We have made no attempt to summarize either all the evidence which supports the Commission’s findings or all the evidence which supports the contentions of the petitioners. We think it appears that the Commission’s findings are supported by substantial evidence. Petitioners interpret the arrangements between Koppers and Brooklyn as simply a business deal which grew out of the economic situation; Koppers needed Brooklyn, Brooklyn needed Koppers, and they arrived at an agreement by bargaining at arms’ length. We think the evidence did not require the Commission to find that Brooklyn was not controlled by, or subject to the controlling influence of, Koppers Company and Koppers United. “Investing the Commission with the duty of ascertaining ‘control’ of one company by another, Congress did not-imply artificial tests of control. This is an issue of fact to be determined by the special circumstances of each case.” The theory of the Act is that ownership of more than ten per cent of a corporation’s stock is enough to show control or a controlling influence, unless in a particular case other facts rebut the inference. The other facts which we have stated furnish independent support for an inference that Brooklyn’s management will probably defer to the wishes of Koppers in matters of importance. This is quite enough to constitute a controlling influence, if not control. We have held that a controlling influence is “something less in the form of influence over the management or policies of a company than ‘control,’ ” and that a latent power of control may amount to a controlling influence. Although petitioners’ evidence tended to show that Brooklyn does not invariably act in accordance with the wishes of Koppers, the most that could be said ip petitioners’ favor would be that two equally probable, but inconsistent, inferences could be drawn from the entire evidence. In such circumstances a finding against the party upon whom rests the necessity of sustaining one of these inferences is clearly correct. It devolved upon petitioners, under the statute, to sustain the inference that both control and controlling influence were absent. Petitioners emphasize the word “exercise” in § 2(a) (7). But §§ 2 (a) (7) and 2(a) (8) are intended to be read together, and we think Congress meant no more by “exercise * * * a controlling influence” in § 2 (a) (7) than it meant by “subject to a controlling influence” in § 2 (a) (8).

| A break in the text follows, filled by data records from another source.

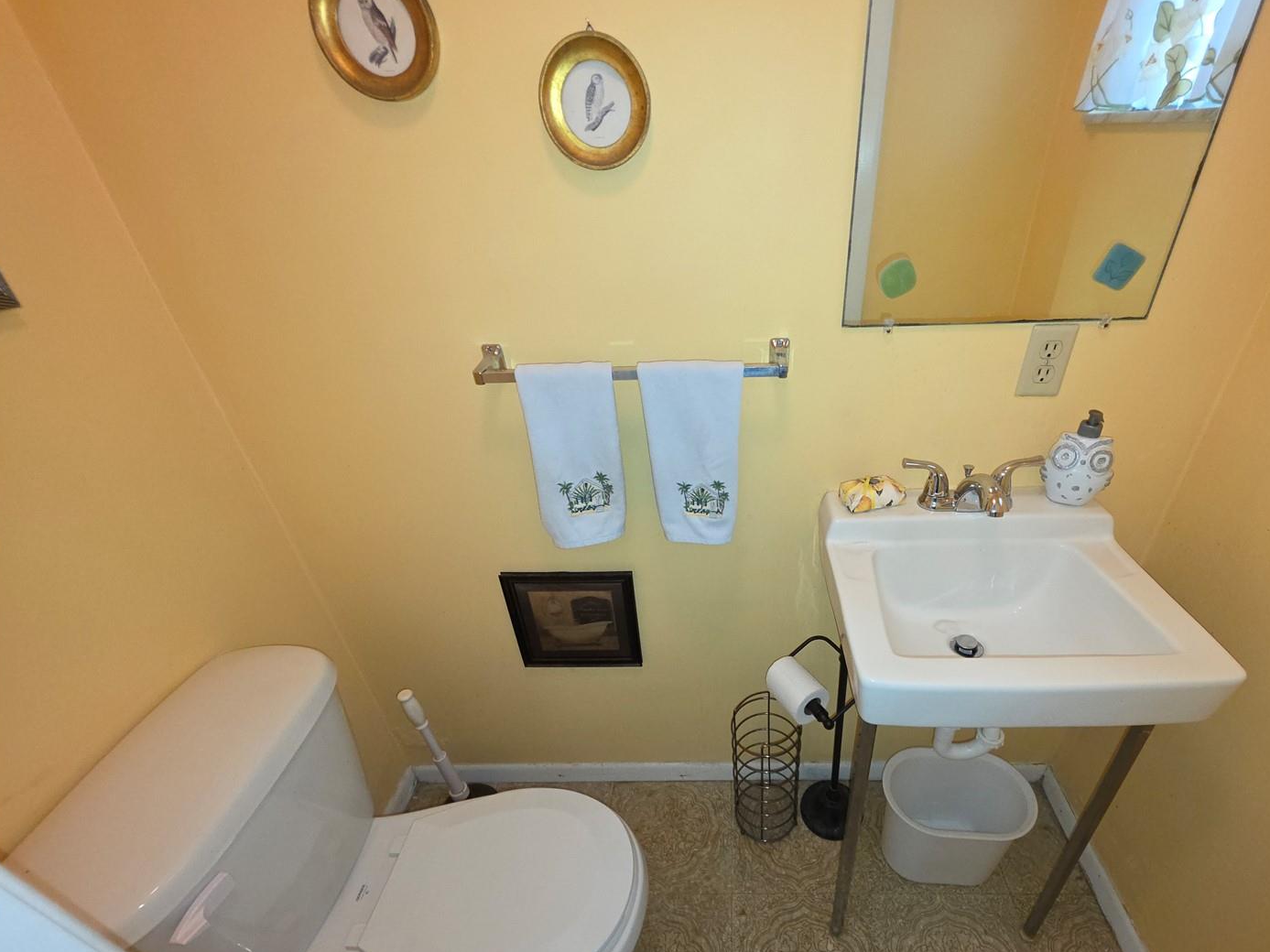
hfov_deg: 97.5
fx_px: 550
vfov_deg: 81.4
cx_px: 723
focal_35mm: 15
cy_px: 531
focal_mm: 2.2
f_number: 1.9
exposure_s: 1/60
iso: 160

The evidence did not require the Commission to find, in respect to any of the corporate relationships involved in this case, that it was not necessary or appropriate in the public interest or for the protection of investors or consumers that the petitioners be subject to the obligations of the Act.

While these cases were awaiting a hearing in this court, the petitioners moved to be allowed to adduce as evidence the fact that after the close of the hearings before the Commission, Brooklyn ceased to utilize and to pay Koppers Company for the supervisory and consultative services of Dan M. Rugg. For reasons stated in our opinion in Central and South West Utilities Co. v. Securities and Exchange Commission,-U.S.App.D.C.-, 136 F.2d 273, the motion is denied.

Affirmed. 
      
       15 U.S.C.A. § 79x (a), 49 Stat. 834.
     
      
       15 U.S.C.A. §§ 79b (a) (7), 79b (a) (8), 49 Stat 806-808.
     
      
       General Rules 17(c) (10), 17(e) (6), 38(h).
     
      
      
         Rochester Tel. Corp. v. United States, 307 U.S. 125, 145, 59 S.Ct. 754, 764, 83 L.Ed. 1147. The Commission there involved was the Federal Communications Commission.
     
      
       American Gas & Electric Co. v. Securities & Exchange Commission, 77 U.S. App.D.C. 174, 134 F.2d 633, 641-2, cert. denied, 63 S.Ct. 1318, 87 L.Ed. —. Cf. F. H. M. Byllesby & Co., 6 S.E.C. 639, 651; Detroit Edison Co. v. Securities & Exchange Commission, 6 Cir., 119 F.2d 730, 738, certiorari denied 314 U.S. 618, 62 S. Ct. 105, 86 L.Ed. 497; Public Service Corp. of New Jersey v. Securities & Exchange Commission, 3 Cir., 129 F.2d 899, 903, certiorari denied 317 U.S. 691, 63 S.Ct. 266, 87 L.Ed. —.
     
      
       Pennsylvania R. Co. v. Chamberlain, Adm’x, 288 U.S. 333, 339, 53 S.Ct. 391, 77 L.Ed. 819.
     
      
       Under § 24(a) of the Act, 15 U.S.C.A. § 79x(a).